• **Exercise**: Set down the records exactly as they stand, except for any pictures, which you should omit.

• **Records shown**:
──────

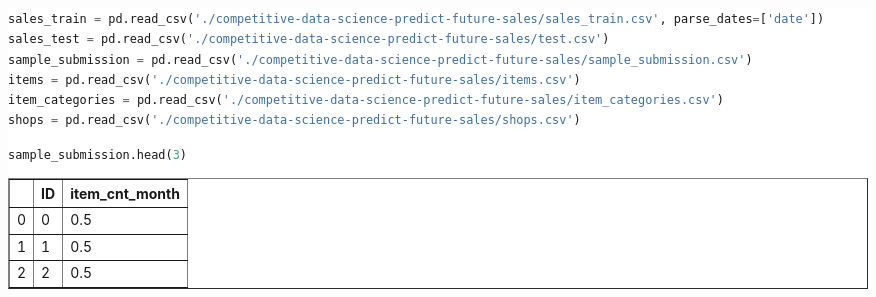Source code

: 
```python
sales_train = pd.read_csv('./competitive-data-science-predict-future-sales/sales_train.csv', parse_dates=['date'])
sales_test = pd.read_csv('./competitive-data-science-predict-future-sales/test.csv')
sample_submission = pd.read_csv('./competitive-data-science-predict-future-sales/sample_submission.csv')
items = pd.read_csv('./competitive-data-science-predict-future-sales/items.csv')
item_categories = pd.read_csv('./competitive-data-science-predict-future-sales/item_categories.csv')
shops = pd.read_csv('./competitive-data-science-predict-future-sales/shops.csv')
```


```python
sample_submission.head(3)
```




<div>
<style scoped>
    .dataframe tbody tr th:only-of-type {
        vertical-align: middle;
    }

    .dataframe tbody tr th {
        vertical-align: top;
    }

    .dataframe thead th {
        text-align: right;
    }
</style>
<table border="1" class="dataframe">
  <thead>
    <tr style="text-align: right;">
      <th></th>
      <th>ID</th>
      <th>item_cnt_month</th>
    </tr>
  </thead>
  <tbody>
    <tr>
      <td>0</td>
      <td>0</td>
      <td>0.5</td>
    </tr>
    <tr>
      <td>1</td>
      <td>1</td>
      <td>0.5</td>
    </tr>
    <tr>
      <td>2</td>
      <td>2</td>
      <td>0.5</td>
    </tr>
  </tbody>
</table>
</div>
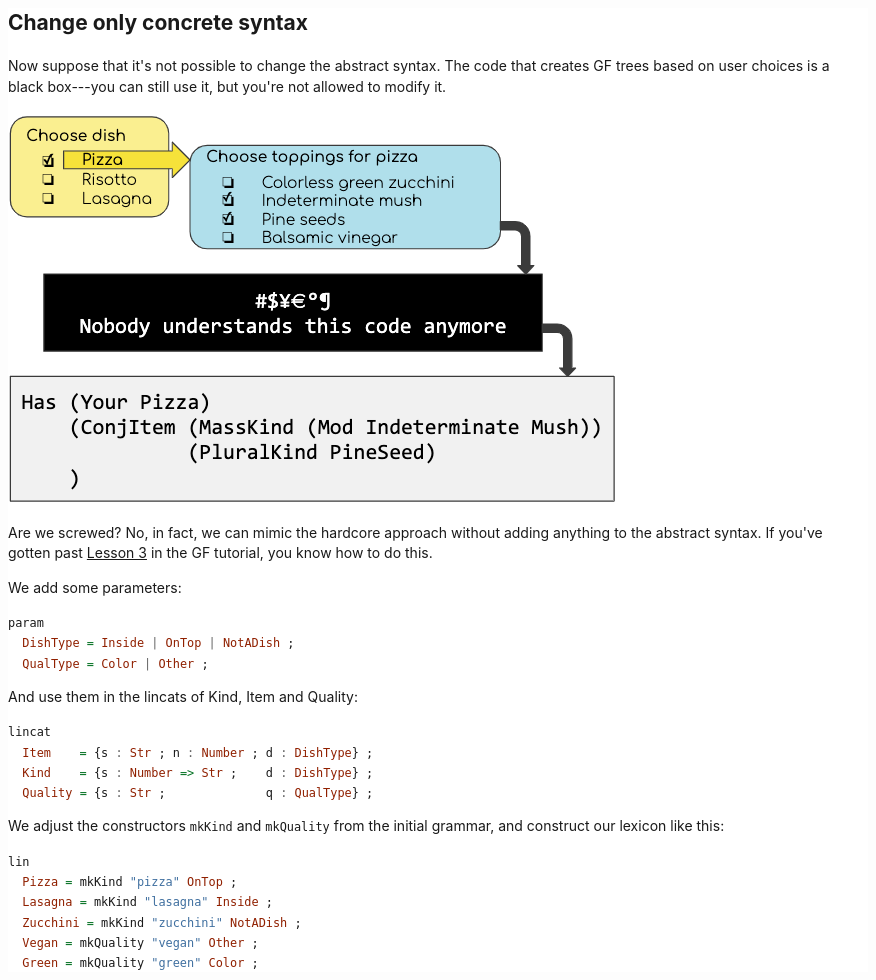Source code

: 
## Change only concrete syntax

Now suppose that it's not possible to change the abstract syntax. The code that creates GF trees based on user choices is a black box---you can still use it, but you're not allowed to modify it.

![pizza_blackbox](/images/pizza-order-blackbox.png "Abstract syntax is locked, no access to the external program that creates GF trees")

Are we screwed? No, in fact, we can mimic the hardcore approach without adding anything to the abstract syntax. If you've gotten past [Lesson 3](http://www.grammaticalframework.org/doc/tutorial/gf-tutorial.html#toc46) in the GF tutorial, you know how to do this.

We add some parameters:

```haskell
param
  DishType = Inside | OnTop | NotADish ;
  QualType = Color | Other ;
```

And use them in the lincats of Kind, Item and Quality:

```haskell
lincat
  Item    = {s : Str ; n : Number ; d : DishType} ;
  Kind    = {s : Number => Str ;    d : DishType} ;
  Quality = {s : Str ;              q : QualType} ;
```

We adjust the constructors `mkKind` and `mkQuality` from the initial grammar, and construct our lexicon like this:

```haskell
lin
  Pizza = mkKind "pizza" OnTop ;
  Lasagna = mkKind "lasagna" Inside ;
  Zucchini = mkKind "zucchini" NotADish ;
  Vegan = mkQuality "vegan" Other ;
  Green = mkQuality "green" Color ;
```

──────

• **Exercise answer**:
Source code

: 
```python
sales_train = pd.read_csv('./competitive-data-science-predict-future-sales/sales_train.csv', parse_dates=['date'])
sales_test = pd.read_csv('./competitive-data-science-predict-future-sales/test.csv')
sample_submission = pd.read_csv('./competitive-data-science-predict-future-sales/sample_submission.csv')
items = pd.read_csv('./competitive-data-science-predict-future-sales/items.csv')
item_categories = pd.read_csv('./competitive-data-science-predict-future-sales/item_categories.csv')
shops = pd.read_csv('./competitive-data-science-predict-future-sales/shops.csv')
```


```python
sample_submission.head(3)
```




<div>
<style scoped>
    .dataframe tbody tr th:only-of-type {
        vertical-align: middle;
    }

    .dataframe tbody tr th {
        vertical-align: top;
    }

    .dataframe thead th {
        text-align: right;
    }
</style>
<table border="1" class="dataframe">
  <thead>
    <tr style="text-align: right;">
      <th></th>
      <th>ID</th>
      <th>item_cnt_month</th>
    </tr>
  </thead>
  <tbody>
    <tr>
      <td>0</td>
      <td>0</td>
      <td>0.5</td>
    </tr>
    <tr>
      <td>1</td>
      <td>1</td>
      <td>0.5</td>
    </tr>
    <tr>
      <td>2</td>
      <td>2</td>
      <td>0.5</td>
    </tr>
  </tbody>
</table>
</div>
Source code

: 
## Change only concrete syntax

Now suppose that it's not possible to change the abstract syntax. The code that creates GF trees based on user choices is a black box---you can still use it, but you're not allowed to modify it.

![pizza_blackbox](/images/pizza-order-blackbox.png "Abstract syntax is locked, no access to the external program that creates GF trees")

Are we screwed? No, in fact, we can mimic the hardcore approach without adding anything to the abstract syntax. If you've gotten past [Lesson 3](http://www.grammaticalframework.org/doc/tutorial/gf-tutorial.html#toc46) in the GF tutorial, you know how to do this.

We add some parameters:

```haskell
param
  DishType = Inside | OnTop | NotADish ;
  QualType = Color | Other ;
```

And use them in the lincats of Kind, Item and Quality:

```haskell
lincat
  Item    = {s : Str ; n : Number ; d : DishType} ;
  Kind    = {s : Number => Str ;    d : DishType} ;
  Quality = {s : Str ;              q : QualType} ;
```

We adjust the constructors `mkKind` and `mkQuality` from the initial grammar, and construct our lexicon like this:

```haskell
lin
  Pizza = mkKind "pizza" OnTop ;
  Lasagna = mkKind "lasagna" Inside ;
  Zucchini = mkKind "zucchini" NotADish ;
  Vegan = mkQuality "vegan" Other ;
  Green = mkQuality "green" Color ;
```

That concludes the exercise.